100 g of solution contains - 10 g KNO₃
50 g of solution contains - x g KNO₃

x = (10 x 50)/100 = 5 g

Therefore, 50 g of 10% solution of KNO₃ contains 5 g of pure KNO₃. The rest is water, 50 – 5 = 45 g.

Our unknown y is the needed quantity of solid KNO₃ to be added.

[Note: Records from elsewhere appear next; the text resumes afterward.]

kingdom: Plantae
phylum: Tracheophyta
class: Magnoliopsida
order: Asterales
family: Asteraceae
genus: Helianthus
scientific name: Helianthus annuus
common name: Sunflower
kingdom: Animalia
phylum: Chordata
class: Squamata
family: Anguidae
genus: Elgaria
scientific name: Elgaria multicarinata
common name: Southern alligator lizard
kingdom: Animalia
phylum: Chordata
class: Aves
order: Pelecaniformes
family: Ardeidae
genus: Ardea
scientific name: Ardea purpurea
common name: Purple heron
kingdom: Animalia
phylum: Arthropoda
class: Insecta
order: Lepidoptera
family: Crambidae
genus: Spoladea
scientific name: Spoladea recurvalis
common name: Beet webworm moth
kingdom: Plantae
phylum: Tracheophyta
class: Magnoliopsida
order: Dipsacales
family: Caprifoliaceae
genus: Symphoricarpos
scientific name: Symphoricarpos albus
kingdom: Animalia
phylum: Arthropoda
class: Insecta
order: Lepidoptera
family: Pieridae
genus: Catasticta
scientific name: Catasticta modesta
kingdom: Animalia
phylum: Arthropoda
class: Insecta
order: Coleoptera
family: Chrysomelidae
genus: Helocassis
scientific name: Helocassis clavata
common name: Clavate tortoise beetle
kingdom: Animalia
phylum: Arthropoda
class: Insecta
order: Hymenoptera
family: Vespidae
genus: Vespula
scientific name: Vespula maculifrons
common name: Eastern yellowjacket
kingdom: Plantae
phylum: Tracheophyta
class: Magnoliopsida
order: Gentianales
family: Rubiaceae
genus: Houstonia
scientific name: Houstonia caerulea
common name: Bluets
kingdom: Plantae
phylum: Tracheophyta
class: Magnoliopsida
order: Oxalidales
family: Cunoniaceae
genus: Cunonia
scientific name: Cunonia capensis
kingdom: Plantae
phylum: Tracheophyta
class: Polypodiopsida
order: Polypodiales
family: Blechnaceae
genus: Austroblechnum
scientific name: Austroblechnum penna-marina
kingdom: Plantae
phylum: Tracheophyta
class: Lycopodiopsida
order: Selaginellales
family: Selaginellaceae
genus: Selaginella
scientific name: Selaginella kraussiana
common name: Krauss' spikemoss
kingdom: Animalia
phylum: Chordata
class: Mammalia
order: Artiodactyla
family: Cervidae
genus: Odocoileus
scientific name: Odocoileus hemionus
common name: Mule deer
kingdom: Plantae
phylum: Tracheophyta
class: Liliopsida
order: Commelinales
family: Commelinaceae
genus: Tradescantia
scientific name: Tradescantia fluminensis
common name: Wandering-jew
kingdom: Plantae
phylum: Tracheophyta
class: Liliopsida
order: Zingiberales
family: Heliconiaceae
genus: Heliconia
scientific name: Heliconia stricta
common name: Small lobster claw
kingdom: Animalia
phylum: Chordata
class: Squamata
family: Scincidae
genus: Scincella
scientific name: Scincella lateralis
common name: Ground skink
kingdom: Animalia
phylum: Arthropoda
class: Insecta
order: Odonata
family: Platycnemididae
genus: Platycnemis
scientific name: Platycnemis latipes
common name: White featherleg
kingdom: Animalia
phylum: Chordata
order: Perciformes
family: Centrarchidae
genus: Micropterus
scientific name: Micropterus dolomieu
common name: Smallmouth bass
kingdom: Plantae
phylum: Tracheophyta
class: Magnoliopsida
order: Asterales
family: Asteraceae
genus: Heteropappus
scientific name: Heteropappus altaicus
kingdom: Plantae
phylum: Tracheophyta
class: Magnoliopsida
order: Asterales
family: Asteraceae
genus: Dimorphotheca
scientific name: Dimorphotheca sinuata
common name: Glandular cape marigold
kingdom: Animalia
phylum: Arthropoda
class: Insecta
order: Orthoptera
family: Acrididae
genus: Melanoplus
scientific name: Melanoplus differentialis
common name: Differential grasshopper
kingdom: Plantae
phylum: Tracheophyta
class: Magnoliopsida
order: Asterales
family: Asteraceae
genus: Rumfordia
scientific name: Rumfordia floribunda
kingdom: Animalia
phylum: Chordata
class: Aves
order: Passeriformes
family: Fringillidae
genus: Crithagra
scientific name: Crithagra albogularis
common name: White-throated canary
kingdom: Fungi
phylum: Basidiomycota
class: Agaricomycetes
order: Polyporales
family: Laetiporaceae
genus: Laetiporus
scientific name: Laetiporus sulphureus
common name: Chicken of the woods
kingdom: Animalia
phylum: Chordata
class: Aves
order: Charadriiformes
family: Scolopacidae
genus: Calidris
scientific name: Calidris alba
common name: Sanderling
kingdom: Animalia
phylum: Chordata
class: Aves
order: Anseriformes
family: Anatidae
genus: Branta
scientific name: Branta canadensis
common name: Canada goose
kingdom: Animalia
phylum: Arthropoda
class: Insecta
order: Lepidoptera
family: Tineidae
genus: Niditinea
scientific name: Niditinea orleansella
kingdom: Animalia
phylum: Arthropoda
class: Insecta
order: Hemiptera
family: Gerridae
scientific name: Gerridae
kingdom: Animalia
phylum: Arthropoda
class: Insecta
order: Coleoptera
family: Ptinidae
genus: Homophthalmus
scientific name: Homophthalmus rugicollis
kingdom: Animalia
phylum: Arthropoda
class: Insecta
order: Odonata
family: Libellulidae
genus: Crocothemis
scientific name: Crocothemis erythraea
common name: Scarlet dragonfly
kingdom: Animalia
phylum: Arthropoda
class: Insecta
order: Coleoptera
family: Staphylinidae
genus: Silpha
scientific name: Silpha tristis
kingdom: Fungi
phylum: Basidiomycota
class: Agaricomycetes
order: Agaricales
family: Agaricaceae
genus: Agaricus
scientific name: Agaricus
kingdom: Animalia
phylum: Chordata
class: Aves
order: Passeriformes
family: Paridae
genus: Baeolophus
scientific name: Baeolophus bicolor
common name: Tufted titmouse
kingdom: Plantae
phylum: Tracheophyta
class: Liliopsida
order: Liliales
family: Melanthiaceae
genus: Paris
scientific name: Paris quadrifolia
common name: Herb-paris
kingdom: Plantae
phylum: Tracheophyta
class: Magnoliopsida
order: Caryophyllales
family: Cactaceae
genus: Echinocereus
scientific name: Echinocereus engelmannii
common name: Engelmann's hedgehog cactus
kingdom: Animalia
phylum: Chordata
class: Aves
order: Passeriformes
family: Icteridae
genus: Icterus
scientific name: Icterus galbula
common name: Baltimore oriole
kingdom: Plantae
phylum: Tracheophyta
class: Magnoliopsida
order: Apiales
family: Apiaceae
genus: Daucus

The total mass of the desired resultant 20% solution will therefore be (50 + y) g, of which (5 + y) g is KNO₃. As the needed concentration is 20%, 100 g of such solution should contain 20 g of KNO₃.

100 g of solution contains - 20 g KNO₃
(50 + y) g of solution contains - (5 + y) g KNO₃

100 x (5 + y) = 20 x (50 + y)

Solving this equation for y, we calculate y = 6.25 g.

1.19.1-14. Add water to dissolve NaCl and sugar. Filter off the insoluble SiO₂ and BaSO₄. Partially evaporate the filtrate until less soluble NaCl crystallizes out. Separate the crystals of NaCl from the mother liquor containing the dissolved sugar and remaining NaCl.

1.19.1-15. Chemical equations for all of these reactions can be found in Volume 1, except reaction (m): copper metal does not react with acids, see 1.15.3.

1.19.1-16. (b).

1.19.1-17. (a).

1.19.1-18. False. Although this reaction does produce H₂, it is too violent to be used safely.

1.19.1-19. False. See 1.12.11.

1.19.1-20. Oxygen gas cannot be called a compound because it is a simple substance, a substance made up of atoms of only one element. Compounds are complex substances whose molecules are composed of atoms of more than one element.